■ **What you have to do**: Every entry here should be copied exactly.

■ **Available records**:
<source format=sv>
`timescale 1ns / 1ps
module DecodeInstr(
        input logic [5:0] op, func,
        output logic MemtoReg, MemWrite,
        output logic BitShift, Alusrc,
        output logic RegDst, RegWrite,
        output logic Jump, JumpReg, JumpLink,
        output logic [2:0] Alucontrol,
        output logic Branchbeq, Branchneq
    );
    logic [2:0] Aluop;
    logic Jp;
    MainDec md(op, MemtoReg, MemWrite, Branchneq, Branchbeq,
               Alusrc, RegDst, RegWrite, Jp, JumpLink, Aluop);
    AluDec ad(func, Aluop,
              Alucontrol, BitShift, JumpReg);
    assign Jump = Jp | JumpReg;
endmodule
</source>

■ **Task result**:
<source format=sv>
`timescale 1ns / 1ps
module DecodeInstr(
        input logic [5:0] op, func,
        output logic MemtoReg, MemWrite,
        output logic BitShift, Alusrc,
        output logic RegDst, RegWrite,
        output logic Jump, JumpReg, JumpLink,
        output logic [2:0] Alucontrol,
        output logic Branchbeq, Branchneq
    );
    logic [2:0] Aluop;
    logic Jp;
    MainDec md(op, MemtoReg, MemWrite, Branchneq, Branchbeq,
               Alusrc, RegDst, RegWrite, Jp, JumpLink, Aluop);
    AluDec ad(func, Aluop,
              Alucontrol, BitShift, JumpReg);
    assign Jump = Jp | JumpReg;
endmodule
</source>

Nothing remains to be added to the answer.